*DOCUMENT TEXT*.
Fond memories of adelaide

A golden moment for Ajit Agarkar as he poses with the legend, Sachin Tendulkar,and the Ranji Trophy. Agarkar was the Mumbai captain as the team triumphed last season.-VIVEK BENDRE

“Cricket is played differently because of the amount of one-day and Twenty20 cricket that’s come into the picture. The mindset has completely changed,” Ajit Agarkar tells G. Viswanath.

Ajit Agarkar has called it quits at the right time. He led Mumbai to its 40th Ranji Trophy title in the last season. And the day the Mumbai selectors met to pick the team for the first Ranji Trophy match against Haryana this season, the 35-year-old said he was finding it difficult to push himself hard to be fit and retired from all forms of the game. Raised at Shivaji Park as a batsman, Agarkar made an impact as a seamer, largely excelled in limited-overs games and to an extent in Test match cricket.

*DIRECTIVE 1*. Report how many lines of the listing contain the string "sempre".
The article on Ajit Agarkar and the listing that follows have no connection to each other.

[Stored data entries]
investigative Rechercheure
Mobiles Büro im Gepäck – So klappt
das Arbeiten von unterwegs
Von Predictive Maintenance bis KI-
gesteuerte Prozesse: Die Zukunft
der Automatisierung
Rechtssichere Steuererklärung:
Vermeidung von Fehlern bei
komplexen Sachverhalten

* * *

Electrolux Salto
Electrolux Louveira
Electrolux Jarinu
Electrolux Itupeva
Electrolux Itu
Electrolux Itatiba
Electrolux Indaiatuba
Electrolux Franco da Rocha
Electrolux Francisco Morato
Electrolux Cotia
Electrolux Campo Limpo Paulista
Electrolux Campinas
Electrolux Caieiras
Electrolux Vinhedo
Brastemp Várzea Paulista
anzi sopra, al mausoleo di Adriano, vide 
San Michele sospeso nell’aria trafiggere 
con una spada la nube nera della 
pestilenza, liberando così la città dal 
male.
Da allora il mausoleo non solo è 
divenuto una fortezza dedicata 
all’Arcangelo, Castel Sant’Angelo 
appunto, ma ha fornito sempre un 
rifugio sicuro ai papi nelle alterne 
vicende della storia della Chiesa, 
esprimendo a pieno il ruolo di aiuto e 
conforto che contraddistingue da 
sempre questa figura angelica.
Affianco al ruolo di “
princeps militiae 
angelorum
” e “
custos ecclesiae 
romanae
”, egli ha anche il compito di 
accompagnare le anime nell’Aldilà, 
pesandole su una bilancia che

*DIRECTIVE 2*.
Answer these questions from the article on Ajit Agarkar:
(a) Who does Agarkar speak to in the article?
(b) How old was Agarkar when he retired?
(c) Which team was Mumbai to face in its first Ranji Trophy match of the season?

*WRITTEN REPLY 1*. 2

*WRITTEN REPLY 2*.
(a) G. Viswanath
(b) 35
(c) Haryana